CSIRO LT at SemEval-2025 Task 8: Answering Questions over Tabular Data using LLMs
Tomas Turek | Shakila Mahjabin Tonni | Vincent Nguyen | Huichen Yang | Sarvnaz Karimi
Proceedings of the 19th International Workshop on Semantic Evaluation (SemEval-2025)
Tomas Turek | Shakila Mahjabin Tonni | Vincent Nguyen | Huichen Yang | Sarvnaz Karimi
Proceedings of the 19th International Workshop on Semantic Evaluation (SemEval-2025)

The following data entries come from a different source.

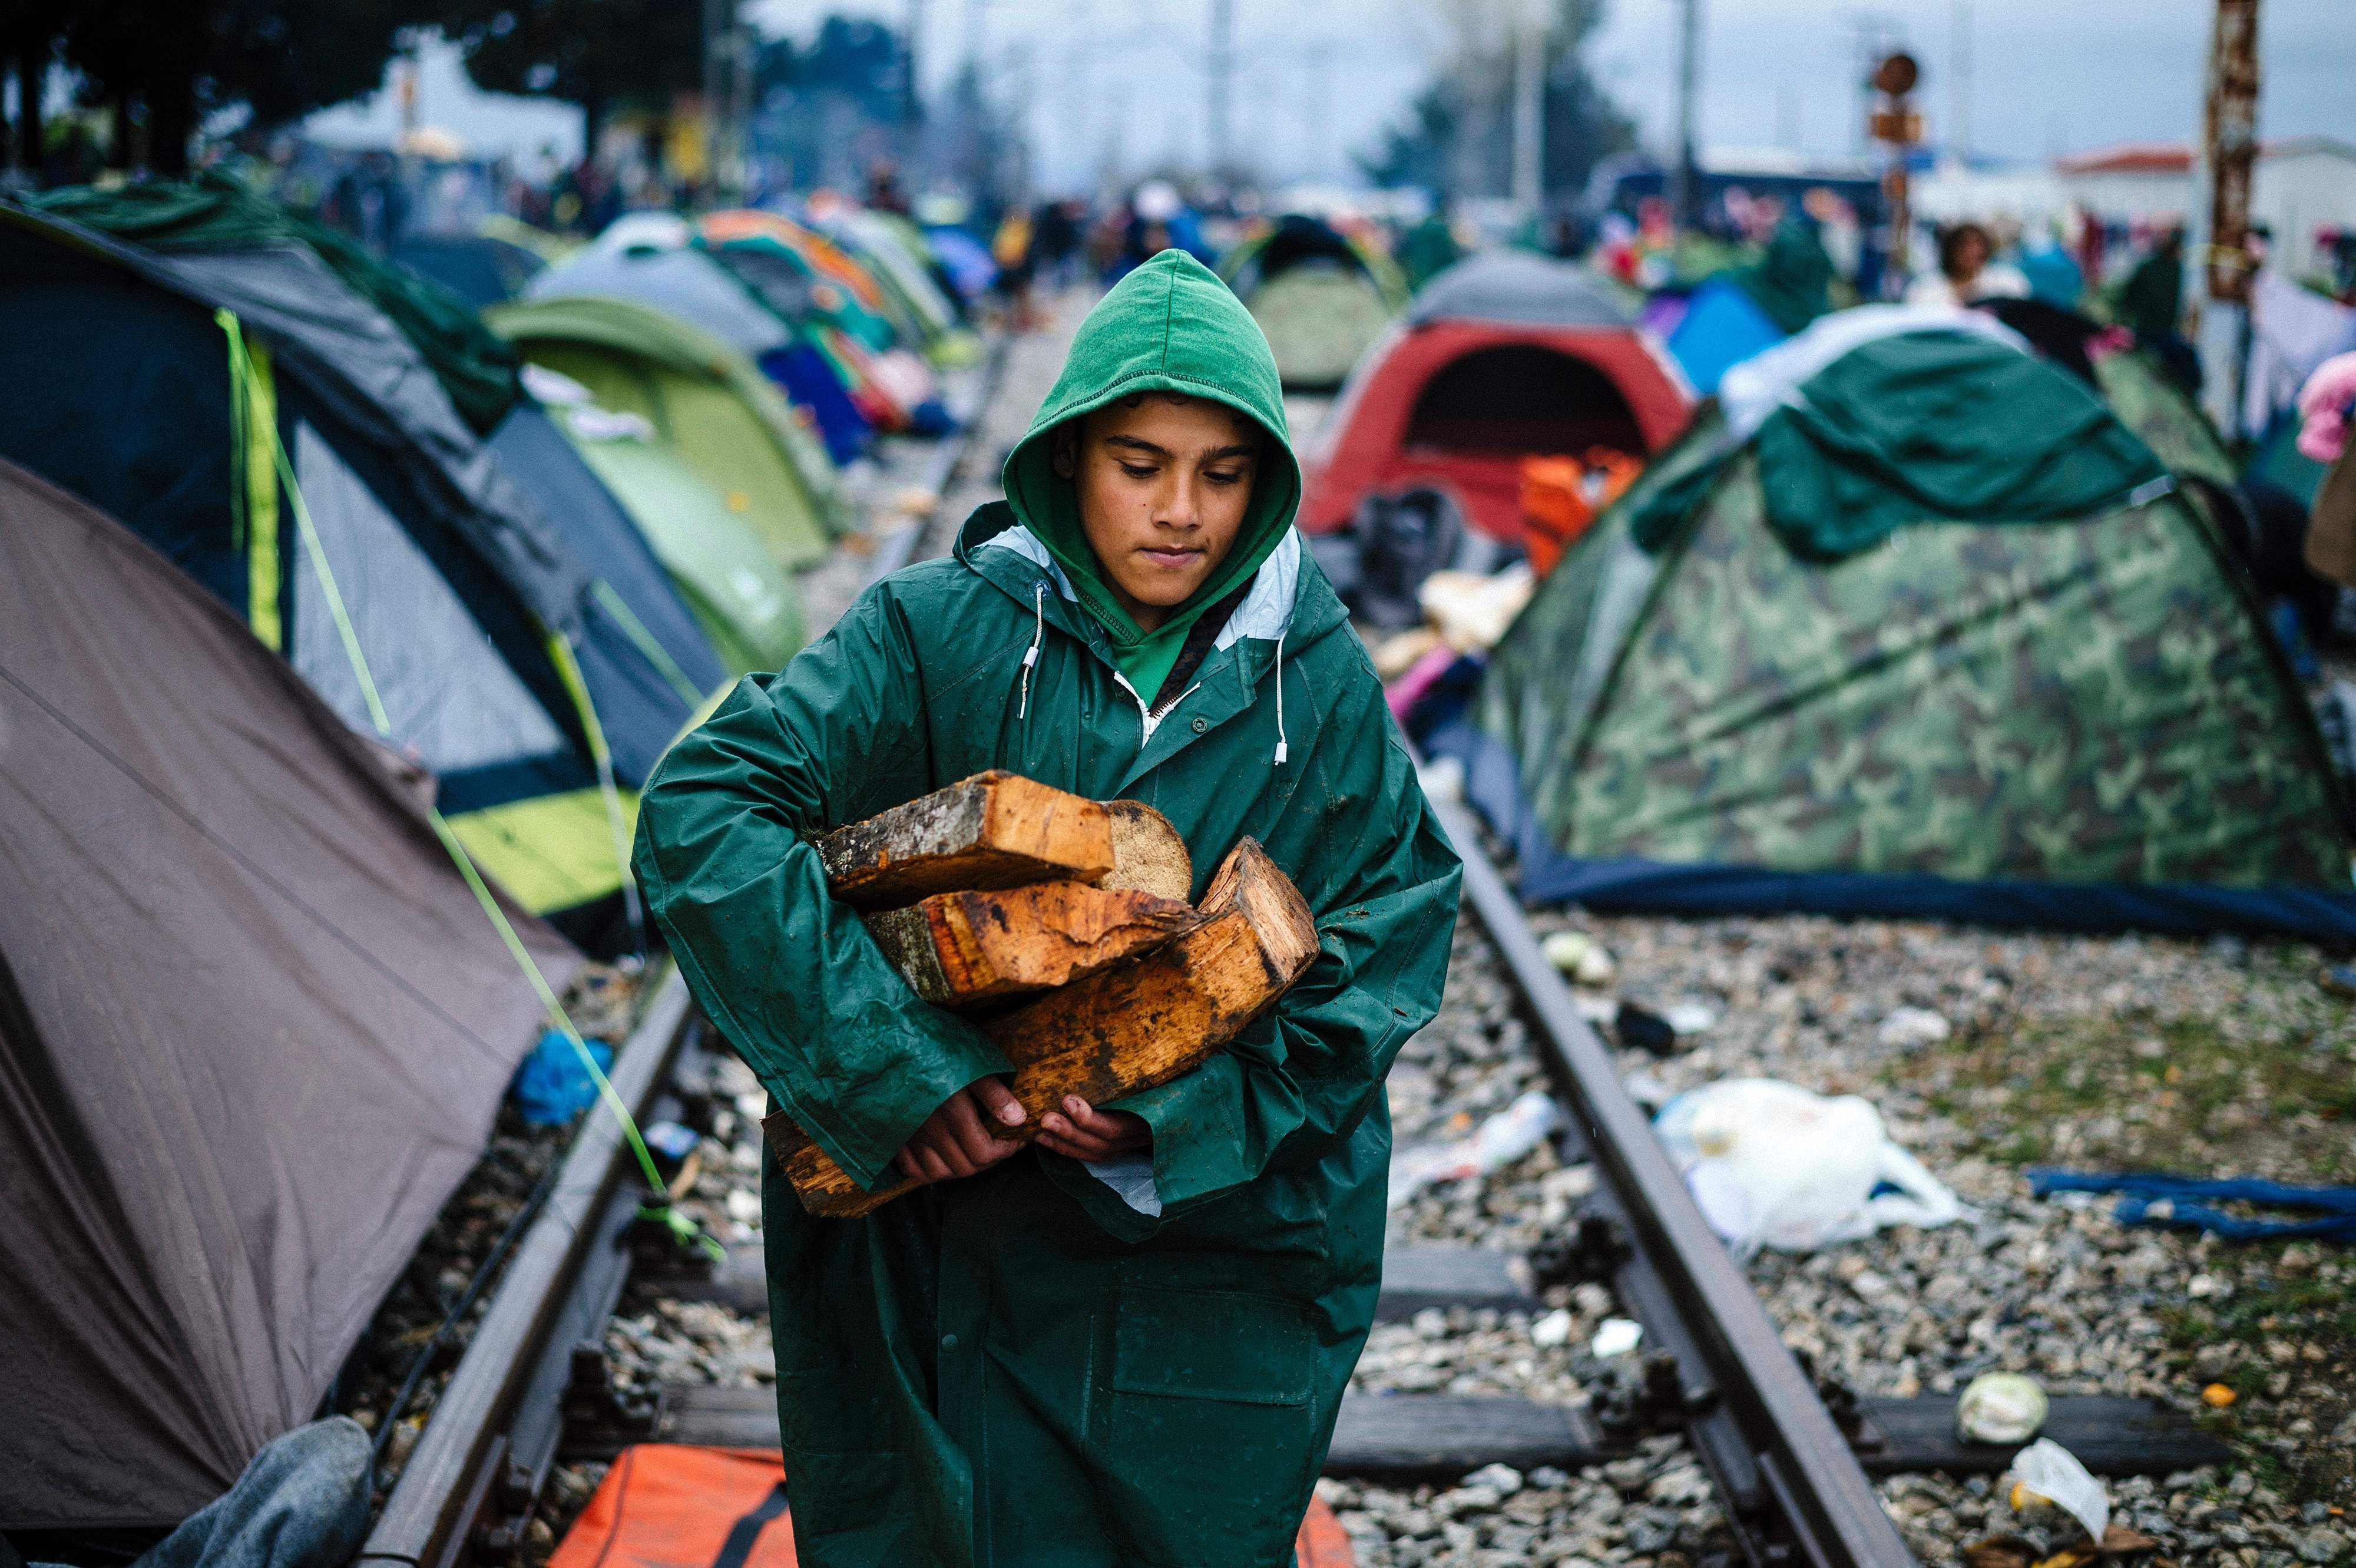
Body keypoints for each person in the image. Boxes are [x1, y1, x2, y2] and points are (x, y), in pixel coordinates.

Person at [632, 250, 1462, 1568]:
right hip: (932, 1252)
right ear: (1068, 456)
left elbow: (1385, 940)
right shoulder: (934, 635)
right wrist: (891, 1072)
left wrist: (1174, 1115)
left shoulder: (1316, 689)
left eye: (1222, 473)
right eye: (1140, 465)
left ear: (1267, 482)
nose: (1180, 511)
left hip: (1199, 1263)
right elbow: (705, 810)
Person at [1905, 220, 2026, 307]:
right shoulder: (1925, 289)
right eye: (1964, 245)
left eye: (1978, 245)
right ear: (1950, 250)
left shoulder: (2007, 282)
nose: (1972, 252)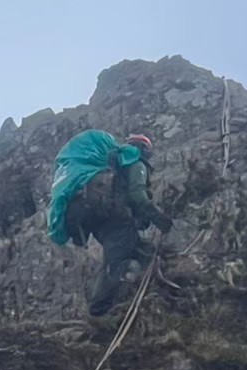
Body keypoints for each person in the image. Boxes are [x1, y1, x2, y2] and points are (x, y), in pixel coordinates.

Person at [48, 130, 171, 315]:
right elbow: (137, 196)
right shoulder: (136, 162)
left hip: (98, 220)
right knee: (115, 262)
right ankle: (99, 310)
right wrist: (160, 219)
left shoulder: (114, 165)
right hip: (115, 219)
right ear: (144, 150)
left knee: (144, 251)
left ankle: (159, 288)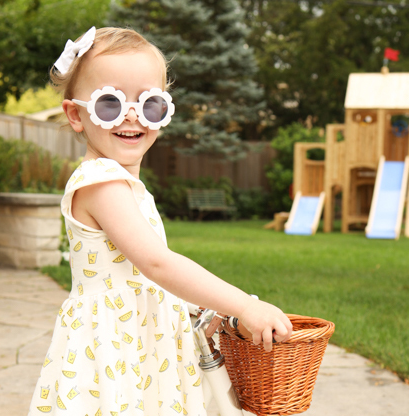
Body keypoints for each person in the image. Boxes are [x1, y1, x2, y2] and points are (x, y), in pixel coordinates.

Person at [28, 26, 292, 416]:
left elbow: (137, 272)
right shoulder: (101, 183)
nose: (132, 116)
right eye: (109, 105)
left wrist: (193, 307)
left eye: (149, 104)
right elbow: (156, 262)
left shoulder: (122, 182)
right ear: (76, 115)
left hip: (139, 339)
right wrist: (244, 306)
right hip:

Question Answering over large tables is challenging due to the difficulty of reasoning required in linking information from different parts of a table, such as heading and metadata to the values in the table and information needs. We investigate using Large Language Models (LLM) for tabular reasoning, where, given a pair of a table and a question from the DataBench benchmark, the models generate answers. We experiment with three techniques that enables symbolic reasoning through code execution: a direct code prompting (DCP) approach, ‘DCP_Py’, which uses Python, multi-step code (MSC) prompting ‘MSC_SQL+FS’ using SQL and ReAct prompting, ‘MSR_Py+FS’, which combines multi-step reasoning (MSR), few-shot (FS) learning and Python tools. We also conduct an analysis exploring the impact of answer types, data size, and multi-column dependencies on LLMs’ answer generation performance, including an assessment of the models’ limitations and the underlying challenges of tabular reasoning in LLMs.